La première Coupe du monde pour l'Argentine a un goût amer. Elle a eu lieu chez eux en 1978, au pire moment de la dictature militaire. Le général Videla, qui a remis la coupe, avait les mains pleines de sang. Sa junte militaire a fusillé environ 15.000 opposants et fait disparaître au moins 30.000 personnes.

La question du boycott s'était posée, principalement en Europe. En France, un petit groupe de militants avait même enlevé brièvement le sélectionneur, Michel Hidalgo, au moment où il partait pour l'aéroport. Il avait réussi à s'enfuir et à se réfugier dans une gendarmerie. Finalement, aucun pays n’avait boycotté ce Mondial en pleine dictature.

Le deuxième titre argentin dans toutes les mémoires

La deuxième étoile, c'était au Mexique en 1986. On s’en souvient en raison du quart de finale entre l'Argentine et l'Angleterre. Diego Maradona marque d’abord un but de la main que l’arbitre valide. Et puis quelques minutes plus tard, il marque ce qui est sans doute le plus beau but de l’histoire de la Coupe du monde, en dribblant six défenseurs et en transperçant la défense avant de marquer.

C'était le deuxième titre.
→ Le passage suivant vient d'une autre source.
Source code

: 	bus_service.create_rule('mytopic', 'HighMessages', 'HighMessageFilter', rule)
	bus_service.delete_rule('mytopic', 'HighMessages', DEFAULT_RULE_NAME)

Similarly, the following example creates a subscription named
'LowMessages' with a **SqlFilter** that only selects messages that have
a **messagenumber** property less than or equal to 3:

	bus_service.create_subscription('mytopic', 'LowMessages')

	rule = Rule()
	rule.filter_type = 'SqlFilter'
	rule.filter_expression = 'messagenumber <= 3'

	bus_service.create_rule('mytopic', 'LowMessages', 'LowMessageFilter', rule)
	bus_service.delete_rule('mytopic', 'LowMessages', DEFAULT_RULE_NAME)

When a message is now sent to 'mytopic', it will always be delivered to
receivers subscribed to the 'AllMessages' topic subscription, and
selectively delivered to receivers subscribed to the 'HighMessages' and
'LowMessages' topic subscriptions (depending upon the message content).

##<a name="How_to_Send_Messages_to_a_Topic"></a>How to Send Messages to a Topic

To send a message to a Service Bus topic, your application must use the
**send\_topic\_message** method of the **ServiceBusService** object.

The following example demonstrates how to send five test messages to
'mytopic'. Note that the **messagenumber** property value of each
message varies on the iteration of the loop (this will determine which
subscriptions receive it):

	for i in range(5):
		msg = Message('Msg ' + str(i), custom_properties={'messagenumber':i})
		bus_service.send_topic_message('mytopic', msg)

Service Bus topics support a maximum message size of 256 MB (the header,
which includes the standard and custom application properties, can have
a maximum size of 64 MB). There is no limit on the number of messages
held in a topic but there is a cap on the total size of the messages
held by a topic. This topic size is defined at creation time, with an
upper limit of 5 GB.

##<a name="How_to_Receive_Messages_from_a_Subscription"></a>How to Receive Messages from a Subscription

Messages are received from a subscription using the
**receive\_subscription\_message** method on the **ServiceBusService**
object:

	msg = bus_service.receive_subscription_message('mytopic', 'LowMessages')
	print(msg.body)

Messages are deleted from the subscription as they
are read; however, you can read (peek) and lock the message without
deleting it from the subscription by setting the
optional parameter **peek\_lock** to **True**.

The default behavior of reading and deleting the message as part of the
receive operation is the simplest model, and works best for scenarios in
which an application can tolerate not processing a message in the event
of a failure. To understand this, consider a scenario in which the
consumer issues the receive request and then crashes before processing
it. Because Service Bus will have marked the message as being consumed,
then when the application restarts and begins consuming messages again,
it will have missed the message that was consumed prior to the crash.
Quant au troisième, ce dimanche, il restera aussi dans les mémoires.

Inflation entre 88% et 100%

De quoi mettre du baume au cœur, dans un pays qui économiquement va mal. Très mal, même. Le taux de pauvreté dépasse les 40%, le revenu moyen ne dépasse pas les 400 dollars par mois et l’inflation atteint des sommets.

Officiellement, elle est de 88% sur un an (chiffres d'octobre), mais les économistes prévoient qu’elle atteindra 100% à la fin de l’année. La crise est traumatisante pour les Argentins parce qu’ils savent jusqu'où les choses peuvent aller.
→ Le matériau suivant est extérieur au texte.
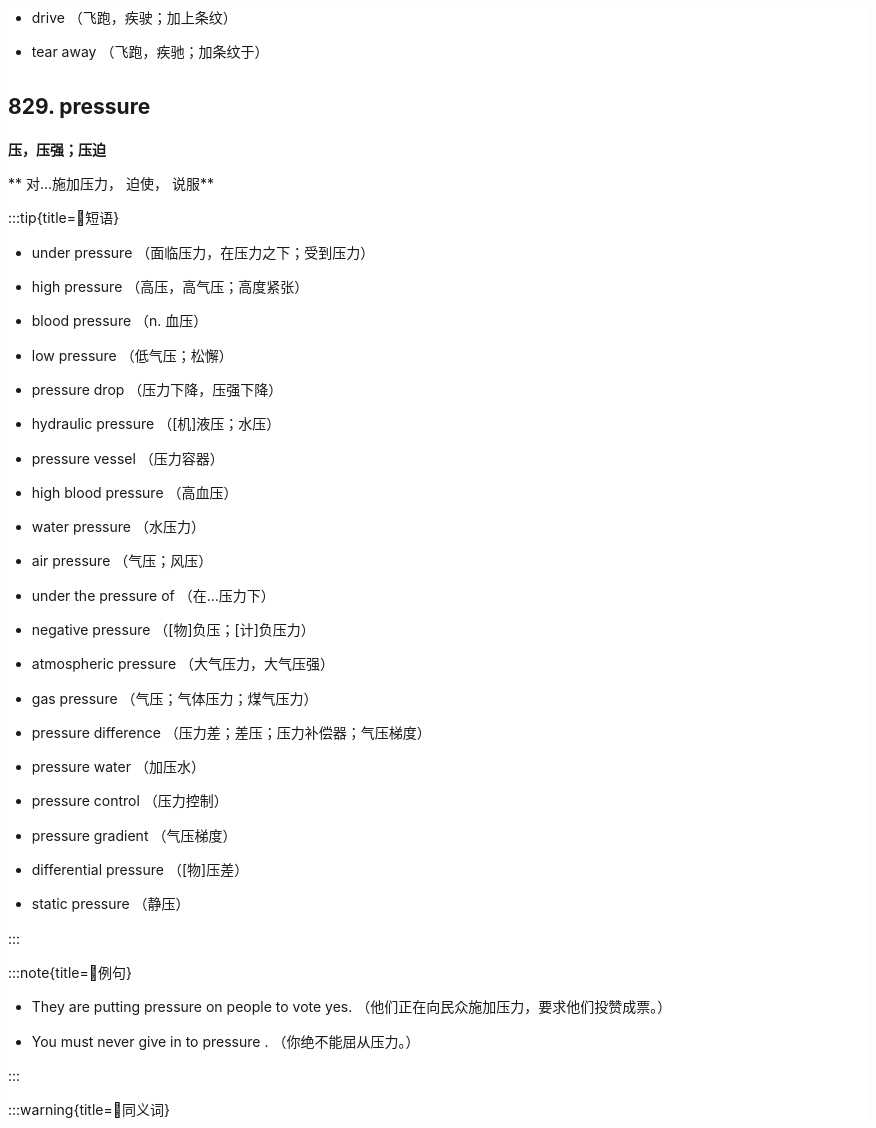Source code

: - drive （飞跑，疾驶；加上条纹）

- tear away （飞跑，疾驰；加条纹于）


## 829. pressure

**压，压强；压迫**

** 对…施加压力， 迫使， 说服**

:::tip{title=🤩短语}

- under pressure （面临压力，在压力之下；受到压力）

- high pressure （高压，高气压；高度紧张）

- blood pressure （n. 血压）

- low pressure （低气压；松懈）

- pressure drop （压力下降，压强下降）

- hydraulic pressure （[机]液压；水压）

- pressure vessel （压力容器）

- high blood pressure （高血压）

- water pressure （水压力）

- air pressure （气压；风压）

- under the pressure of （在…压力下）

- negative pressure （[物]负压；[计]负压力）

- atmospheric pressure （大气压力，大气压强）

- gas pressure （气压；气体压力；煤气压力）

- pressure difference （压力差；差压；压力补偿器；气压梯度）

- pressure water （加压水）

- pressure control （压力控制）

- pressure gradient （气压梯度）

- differential pressure （[物]压差）

- static pressure （静压）

:::

:::note{title=🎤例句}

- They are putting pressure on people to vote yes. （他们正在向民众施加压力，要求他们投赞成票。）

- You must never give in to pressure . （你绝不能屈从压力。）

:::

:::warning{title=🤔同义词}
Il y a 21 ans, l'Argentine avait été touchée par un séisme économique qui avait plongé le pays dans le chaos. En décembre 2001, elle s'était retrouvée en défaut de paiement. C'est-à-dire qu'elle ne remboursait plus ses dettes. Les banques avaient fermé. Elles avaient été attaquées par des épargnants qui tentaient de récupérer leur argent avec des barres de fer à la main. Les supermarchés étaient pillés. Face aux émeutes, le président de la République avait fui le palais en hélicoptère. Et pendant plusieurs années ensuite, les Argentins ont connu la précarité et même la faim pour nombre d’entre eux.
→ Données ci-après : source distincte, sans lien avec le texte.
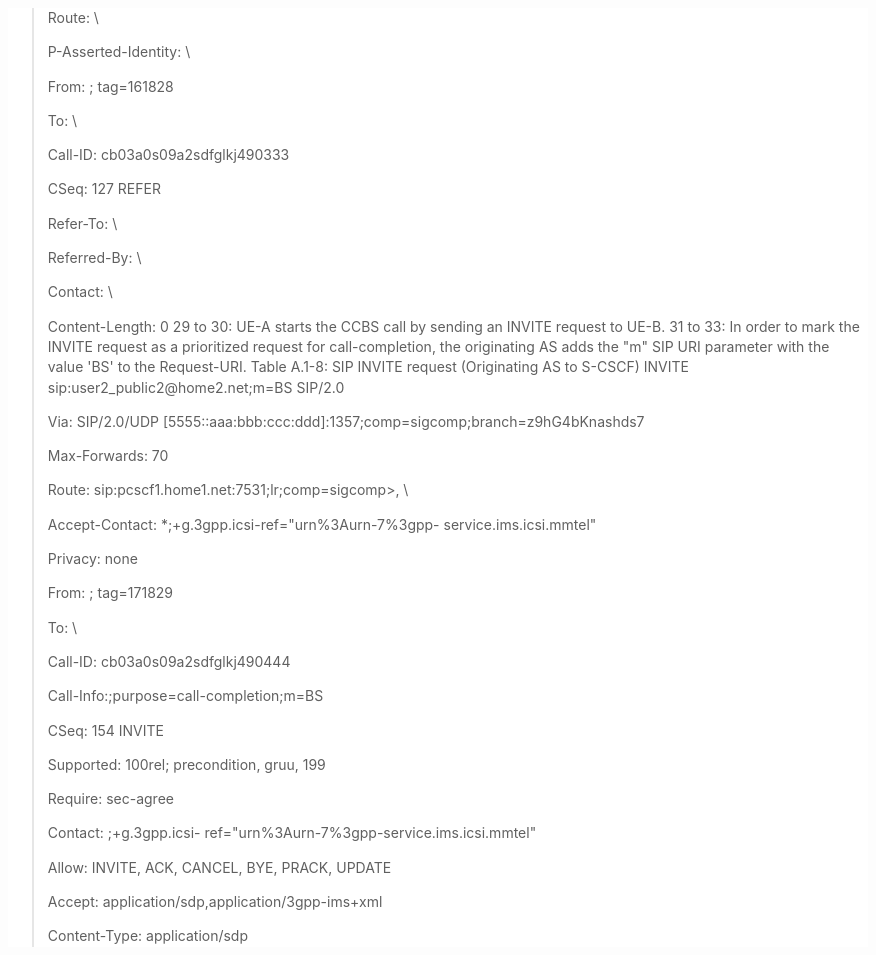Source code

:>
> Route: \
>
> P-Asserted-Identity: \
>
> From: \; tag=161828
>
> To: \
>
> Call-ID: cb03a0s09a2sdfglkj490333
>
> CSeq: 127 REFER
>
> Refer-To: \
>
> Referred-By: \
>
> Contact: \
>
> Content-Length: 0
29 to 30: UE-A starts the CCBS call by sending an INVITE request to UE-B.
31 to 33: In order to mark the INVITE request as a prioritized request for
call-completion, the originating AS adds the \"m\" SIP URI parameter with the
value \'BS\' to the Request-URI.
Table A.1-8: SIP INVITE request (Originating AS to S-CSCF)
> INVITE sip:user2_public2\@home2.net;m=BS SIP/2.0
>
> Via: SIP/2.0/UDP
> [5555::aaa:bbb:ccc:ddd]:1357;comp=sigcomp;branch=z9hG4bKnashds7
>
> Max-Forwards: 70
>
> Route: sip:pcscf1.home1.net:7531;lr;comp=sigcomp>,
> \
>
> Accept-Contact: *;+g.3gpp.icsi-ref=\"urn%3Aurn-7%3gpp-
> service.ims.icsi.mmtel\"
>
> Privacy: none
>
> From: \; tag=171829
>
> To: \
>
> Call-ID: cb03a0s09a2sdfglkj490444
>
> Call-Info:\;purpose=call-completion;m=BS
>
> CSeq: 154 INVITE
>
> Supported: 100rel; precondition, gruu, 199
>
> Require: sec-agree
>
> Contact:
> \;+g.3gpp.icsi-
> ref=\"urn%3Aurn-7%3gpp-service.ims.icsi.mmtel\"
>
> Allow: INVITE, ACK, CANCEL, BYE, PRACK, UPDATE
>
> Accept: application/sdp,application/3gpp-ims+xml
>
> Content-Type: application/sdp
>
Voilà pourquoi la crise actuelle est traumatisante. Elle rappelle de trop mauvais souvenirs. Et voilà pourquoi, le gardien de but, Emiliano Martinez, avant la finale, avait dit qu’il allait jouer pour les 45 millions d'Argentins qui passent de si mauvais moments. Et c’est ce qu’il a fait. En arrêtant une frappe cruciale de Randal Kolo Muani en prolongation et un tir au but synonyme de défaite pour la France.